Since Feb. 5, 2016, there has been a growing interest in Canadian O&G companies to export to the country. While it is possible to do so, Iran remains a sanctioned country and there are important considerations at play when considering an export. Most importantly, any export to Iran must still be compliant with three different trade control regimes: the Regulations Implementing the United Nations Resolutions on Iran, the Special Economic Measures (Iran) Regulations (the “SEMA Regulations”), and the Export Control List (“ECL”). Taken together, these three mechanisms continue to limit what can be exported to Iran and how, including prohibitions on exports to “designated persons”, the majority of whom are associated with Iran’s government and nuclear programme. If any of the goods and associated services are considered restricted by law, it may be possible in certain circumstances to obtain a permit authorizing its export. Exporting a restricted item or to a restricted individual without a permit can result in significant financial penalties and even jail time.

If your company is considering an export of goods or services to Iran, you must perform a comprehensive due diligence on the entire transaction to ensure that none of the goods or services are prohibited from export and that none of the persons, either individuals or corporations, are “designated persons” under Canadian law.

From a practical point of view, you must also ensure that you will receive the support of key intermediaries in completing the export successfully. Key steps include the following:

1. Do you know your end-user?

Who is the ultimate end-user of your goods? Obtain as much information as possible on the end-user and, if possible, request an end-user certificate. Certain companies and individuals are still sanctioned under Canadian law and all transactions with these individuals are prohibited.

2. Are you familiar with the technical specifications of your goods?

There are broad prohibitions in place on the types of items that are subject to export controls. For example, under the SEMA Regulations, any “stainless steel valves, piping, tubing and fittings” made of stainless steel type 304, 316 or 317 are restricted and a permit must be sought for their export.

Similarly, under the ECL, understanding the technical specifications of your goods and all of their component parts is crucial to understanding whether they are subject to export controls. For example, a company wanting to export a battery must ensure that it cannot be defined as a “high energy device…” that can be characterized as a “cell…having an ‘energy density’ exceeding 550 Wh/kg at 20˚C”. When making a determination under the ECL, the general description of an item may not be sufficient to assess whether it falls under the category of a controlled good.

3. Do you have any U.S. origin goods in the products to be exported?

Did you import a component from the U.S. that is ultimately going to be assembled into your final product and shipped to Iran? If so, it is possible that the ECL applies and you will require an export permit. In addition, re-export of U.S. origin goods to Iran may also require an export permit from U.S. authorities, even if the finished product is being shipped from Canada.

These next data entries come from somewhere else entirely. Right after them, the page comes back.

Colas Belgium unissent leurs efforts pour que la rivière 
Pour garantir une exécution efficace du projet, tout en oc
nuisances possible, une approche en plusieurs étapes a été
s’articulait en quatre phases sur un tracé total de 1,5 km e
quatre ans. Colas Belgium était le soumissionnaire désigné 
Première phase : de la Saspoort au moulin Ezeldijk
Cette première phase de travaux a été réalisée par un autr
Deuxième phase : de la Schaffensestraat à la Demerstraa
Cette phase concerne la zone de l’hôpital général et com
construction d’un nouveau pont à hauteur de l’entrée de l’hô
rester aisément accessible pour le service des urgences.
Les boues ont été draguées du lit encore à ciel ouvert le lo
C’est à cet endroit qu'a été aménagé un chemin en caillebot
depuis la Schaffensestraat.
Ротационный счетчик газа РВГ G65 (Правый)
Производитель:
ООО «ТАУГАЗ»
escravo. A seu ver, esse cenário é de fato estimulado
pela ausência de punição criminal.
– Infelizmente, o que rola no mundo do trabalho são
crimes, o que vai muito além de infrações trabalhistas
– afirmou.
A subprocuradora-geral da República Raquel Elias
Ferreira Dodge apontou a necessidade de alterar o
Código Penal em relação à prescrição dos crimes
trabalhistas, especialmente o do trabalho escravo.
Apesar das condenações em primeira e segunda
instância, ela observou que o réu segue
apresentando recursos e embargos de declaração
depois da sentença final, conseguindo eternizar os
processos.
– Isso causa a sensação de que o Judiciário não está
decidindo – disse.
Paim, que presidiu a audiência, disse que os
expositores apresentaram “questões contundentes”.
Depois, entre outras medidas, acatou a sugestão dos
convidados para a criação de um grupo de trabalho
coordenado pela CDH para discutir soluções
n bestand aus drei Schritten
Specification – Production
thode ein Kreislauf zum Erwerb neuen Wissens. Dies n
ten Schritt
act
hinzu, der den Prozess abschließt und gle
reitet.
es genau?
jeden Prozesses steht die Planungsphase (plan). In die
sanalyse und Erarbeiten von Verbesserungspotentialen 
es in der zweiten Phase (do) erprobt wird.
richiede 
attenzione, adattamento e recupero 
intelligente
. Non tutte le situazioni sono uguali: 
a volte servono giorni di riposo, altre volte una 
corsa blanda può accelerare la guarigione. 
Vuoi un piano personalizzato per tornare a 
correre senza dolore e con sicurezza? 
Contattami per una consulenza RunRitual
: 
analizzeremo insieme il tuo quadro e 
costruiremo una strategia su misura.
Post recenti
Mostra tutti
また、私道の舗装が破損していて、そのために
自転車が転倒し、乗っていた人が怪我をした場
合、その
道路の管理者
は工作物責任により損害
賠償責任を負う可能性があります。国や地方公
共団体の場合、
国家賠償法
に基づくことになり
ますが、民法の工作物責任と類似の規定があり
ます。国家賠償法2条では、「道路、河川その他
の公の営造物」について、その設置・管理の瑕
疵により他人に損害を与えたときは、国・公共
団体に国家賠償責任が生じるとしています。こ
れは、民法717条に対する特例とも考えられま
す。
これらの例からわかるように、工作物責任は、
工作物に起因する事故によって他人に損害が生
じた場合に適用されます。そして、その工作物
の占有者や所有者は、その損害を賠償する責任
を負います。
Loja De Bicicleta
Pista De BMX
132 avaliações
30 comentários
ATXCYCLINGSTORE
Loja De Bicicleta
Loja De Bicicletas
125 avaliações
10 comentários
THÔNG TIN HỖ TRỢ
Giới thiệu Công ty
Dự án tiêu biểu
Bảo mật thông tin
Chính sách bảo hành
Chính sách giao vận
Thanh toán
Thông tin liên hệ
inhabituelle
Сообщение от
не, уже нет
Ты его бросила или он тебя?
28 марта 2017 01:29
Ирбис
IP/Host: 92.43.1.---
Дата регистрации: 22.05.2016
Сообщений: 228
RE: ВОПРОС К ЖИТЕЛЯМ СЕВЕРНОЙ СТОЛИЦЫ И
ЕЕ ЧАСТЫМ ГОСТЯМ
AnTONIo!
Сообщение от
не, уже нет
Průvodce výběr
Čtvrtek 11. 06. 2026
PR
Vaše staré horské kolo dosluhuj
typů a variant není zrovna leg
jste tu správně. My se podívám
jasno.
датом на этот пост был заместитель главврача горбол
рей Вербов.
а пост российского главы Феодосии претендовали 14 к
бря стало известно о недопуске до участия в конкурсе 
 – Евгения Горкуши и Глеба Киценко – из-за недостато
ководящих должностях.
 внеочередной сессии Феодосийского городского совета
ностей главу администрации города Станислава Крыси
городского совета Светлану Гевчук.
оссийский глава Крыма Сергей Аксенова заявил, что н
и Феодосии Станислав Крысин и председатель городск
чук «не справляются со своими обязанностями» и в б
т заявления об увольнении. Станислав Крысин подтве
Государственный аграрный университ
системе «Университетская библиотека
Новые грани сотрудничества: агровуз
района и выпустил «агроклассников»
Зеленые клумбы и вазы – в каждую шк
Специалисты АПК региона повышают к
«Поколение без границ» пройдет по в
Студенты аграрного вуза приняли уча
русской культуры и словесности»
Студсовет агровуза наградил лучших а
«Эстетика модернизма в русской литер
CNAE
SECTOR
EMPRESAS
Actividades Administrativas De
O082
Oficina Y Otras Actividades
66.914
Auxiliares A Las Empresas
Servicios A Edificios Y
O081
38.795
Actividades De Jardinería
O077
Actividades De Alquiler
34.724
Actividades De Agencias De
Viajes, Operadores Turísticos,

4. Have you spoken to your bank, broker and insurer?

Shipment: how will the goods be shipped? Where will the transshipment point be? Will your insurance company underwrite the goods with Iran as the final destination? You need to ensure that the carrier is willing to load your shipment with Iran as a final destination. Similarly, insurance companies may be overly cautious and refuse to insure your shipment. Speak to your broker and insurance company before signing on the dotted line.

Payment: how will the goods be paid for? Speak to your bank or brokerage to ensure you will be able to receive payment. While the U.S. has also relaxed its sanctions against Iran, it still has in place very strict U.S. dollar restrictions: U.S. dollar transactions continue to be virtually prohibited because no payments linked to Iran may be processed through the U.S. financial system.

NO to all of some questions above

If you've answered "no" to all or some of the questions above, obtain information required above for an export control assessment before proceeding.

YES to all questions above

If you've answered "yes" to all the questions above, verify your proposed export against the relevant legislation. Obtain the proper export permits, if required.

The easing of sanctions with Iran represents an opportunity for Canadian businesses to engage with the country. However, it is important for companies to remember that transactions are still subject to various trade control regimes and that all proposed exports must be vetted against all relevant legislation in order to prevent delays with shipments and, more importantly, fines and potential convictions for violations.